## PROMPT
Reproduce each line of the following items verbatim.

[Extracted page text]
+---+

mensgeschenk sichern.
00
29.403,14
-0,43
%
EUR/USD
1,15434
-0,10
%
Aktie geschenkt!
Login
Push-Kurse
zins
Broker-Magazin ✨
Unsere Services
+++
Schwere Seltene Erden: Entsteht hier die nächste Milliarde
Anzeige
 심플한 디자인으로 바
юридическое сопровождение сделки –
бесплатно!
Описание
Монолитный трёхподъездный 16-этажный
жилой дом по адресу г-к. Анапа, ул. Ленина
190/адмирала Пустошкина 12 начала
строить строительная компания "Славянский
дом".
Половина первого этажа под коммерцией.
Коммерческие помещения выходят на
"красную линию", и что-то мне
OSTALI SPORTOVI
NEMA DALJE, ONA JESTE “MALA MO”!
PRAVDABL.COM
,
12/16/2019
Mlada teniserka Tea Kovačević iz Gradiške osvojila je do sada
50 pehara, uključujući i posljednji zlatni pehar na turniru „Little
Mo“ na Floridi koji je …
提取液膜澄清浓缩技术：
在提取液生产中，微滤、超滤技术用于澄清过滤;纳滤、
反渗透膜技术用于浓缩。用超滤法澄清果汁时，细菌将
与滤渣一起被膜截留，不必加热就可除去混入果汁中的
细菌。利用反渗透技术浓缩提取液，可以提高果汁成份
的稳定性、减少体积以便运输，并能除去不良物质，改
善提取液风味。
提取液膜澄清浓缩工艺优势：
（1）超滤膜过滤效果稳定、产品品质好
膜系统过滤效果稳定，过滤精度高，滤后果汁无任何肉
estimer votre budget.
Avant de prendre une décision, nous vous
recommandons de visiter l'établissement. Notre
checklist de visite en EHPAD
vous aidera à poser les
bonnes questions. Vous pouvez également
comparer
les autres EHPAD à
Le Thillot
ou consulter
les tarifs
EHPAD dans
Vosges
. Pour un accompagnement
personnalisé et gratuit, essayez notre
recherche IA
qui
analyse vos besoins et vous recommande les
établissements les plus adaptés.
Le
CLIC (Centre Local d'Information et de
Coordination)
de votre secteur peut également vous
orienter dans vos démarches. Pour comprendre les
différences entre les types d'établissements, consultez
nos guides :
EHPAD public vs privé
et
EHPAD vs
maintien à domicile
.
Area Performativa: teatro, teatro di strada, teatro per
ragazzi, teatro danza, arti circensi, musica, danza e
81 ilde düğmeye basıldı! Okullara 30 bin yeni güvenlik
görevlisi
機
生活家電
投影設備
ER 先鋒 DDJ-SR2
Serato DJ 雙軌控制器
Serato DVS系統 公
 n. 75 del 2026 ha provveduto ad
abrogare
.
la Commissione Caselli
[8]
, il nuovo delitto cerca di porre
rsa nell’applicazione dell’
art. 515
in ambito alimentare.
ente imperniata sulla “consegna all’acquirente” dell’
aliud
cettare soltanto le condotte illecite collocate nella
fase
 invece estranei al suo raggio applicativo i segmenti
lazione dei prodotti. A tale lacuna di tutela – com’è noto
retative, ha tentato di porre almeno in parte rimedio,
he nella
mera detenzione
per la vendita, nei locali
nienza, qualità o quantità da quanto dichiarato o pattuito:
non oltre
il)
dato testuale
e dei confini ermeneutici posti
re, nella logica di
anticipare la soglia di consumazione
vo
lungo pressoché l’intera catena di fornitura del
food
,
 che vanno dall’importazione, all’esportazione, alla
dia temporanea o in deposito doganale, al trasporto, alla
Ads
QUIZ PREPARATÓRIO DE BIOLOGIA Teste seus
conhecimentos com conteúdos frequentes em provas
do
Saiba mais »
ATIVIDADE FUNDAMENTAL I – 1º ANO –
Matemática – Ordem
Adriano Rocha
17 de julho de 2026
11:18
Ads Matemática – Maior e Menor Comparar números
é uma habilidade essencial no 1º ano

+---+

## TASK RESPONSE
mensgeschenk sichern.
00
29.403,14
-0,43
%
EUR/USD
1,15434
-0,10
%
Aktie geschenkt!
Login
Push-Kurse
zins
Broker-Magazin ✨
Unsere Services
+++
Schwere Seltene Erden: Entsteht hier die nächste Milliarde
Anzeige
 심플한 디자인으로 바
юридическое сопровождение сделки –
бесплатно!
Описание
Монолитный трёхподъездный 16-этажный
жилой дом по адресу г-к. Анапа, ул. Ленина
190/адмирала Пустошкина 12 начала
строить строительная компания "Славянский
дом".
Половина первого этажа под коммерцией.
Коммерческие помещения выходят на
"красную линию", и что-то мне
OSTALI SPORTOVI
NEMA DALJE, ONA JESTE “MALA MO”!
PRAVDABL.COM
,
12/16/2019
Mlada teniserka Tea Kovačević iz Gradiške osvojila je do sada
50 pehara, uključujući i posljednji zlatni pehar na turniru „Little
Mo“ na Floridi koji je …
提取液膜澄清浓缩技术：
在提取液生产中，微滤、超滤技术用于澄清过滤;纳滤、
反渗透膜技术用于浓缩。用超滤法澄清果汁时，细菌将
与滤渣一起被膜截留，不必加热就可除去混入果汁中的
细菌。利用反渗透技术浓缩提取液，可以提高果汁成份
的稳定性、减少体积以便运输，并能除去不良物质，改
善提取液风味。
提取液膜澄清浓缩工艺优势：
（1）超滤膜过滤效果稳定、产品品质好
膜系统过滤效果稳定，过滤精度高，滤后果汁无任何肉
estimer votre budget.
Avant de prendre une décision, nous vous
recommandons de visiter l'établissement. Notre
checklist de visite en EHPAD
vous aidera à poser les
bonnes questions. Vous pouvez également
comparer
les autres EHPAD à
Le Thillot
ou consulter
les tarifs
EHPAD dans
Vosges
. Pour un accompagnement
personnalisé et gratuit, essayez notre
recherche IA
qui
analyse vos besoins et vous recommande les
établissements les plus adaptés.
Le
CLIC (Centre Local d'Information et de
Coordination)
de votre secteur peut également vous
orienter dans vos démarches. Pour comprendre les
différences entre les types d'établissements, consultez
nos guides :
EHPAD public vs privé
et
EHPAD vs
maintien à domicile
.
Area Performativa: teatro, teatro di strada, teatro per
ragazzi, teatro danza, arti circensi, musica, danza e
81 ilde düğmeye basıldı! Okullara 30 bin yeni güvenlik
görevlisi
機
生活家電
投影設備
ER 先鋒 DDJ-SR2
Serato DJ 雙軌控制器
Serato DVS系統 公
 n. 75 del 2026 ha provveduto ad
abrogare
.
la Commissione Caselli
[8]
, il nuovo delitto cerca di porre
rsa nell’applicazione dell’
art. 515
in ambito alimentare.
ente imperniata sulla “consegna all’acquirente” dell’
aliud
cettare soltanto le condotte illecite collocate nella
fase
 invece estranei al suo raggio applicativo i segmenti
lazione dei prodotti. A tale lacuna di tutela – com’è noto
retative, ha tentato di porre almeno in parte rimedio,
he nella
mera detenzione
per la vendita, nei locali
nienza, qualità o quantità da quanto dichiarato o pattuito:
non oltre
il)
dato testuale
e dei confini ermeneutici posti
re, nella logica di
anticipare la soglia di consumazione
vo
lungo pressoché l’intera catena di fornitura del
food
,
 che vanno dall’importazione, all’esportazione, alla
dia temporanea o in deposito doganale, al trasporto, alla
Ads
QUIZ PREPARATÓRIO DE BIOLOGIA Teste seus
conhecimentos com conteúdos frequentes em provas
do
Saiba mais »
ATIVIDADE FUNDAMENTAL I – 1º ANO –
Matemática – Ordem
Adriano Rocha
17 de julho de 2026
11:18
Ads Matemática – Maior e Menor Comparar números
é uma habilidade essencial no 1º ano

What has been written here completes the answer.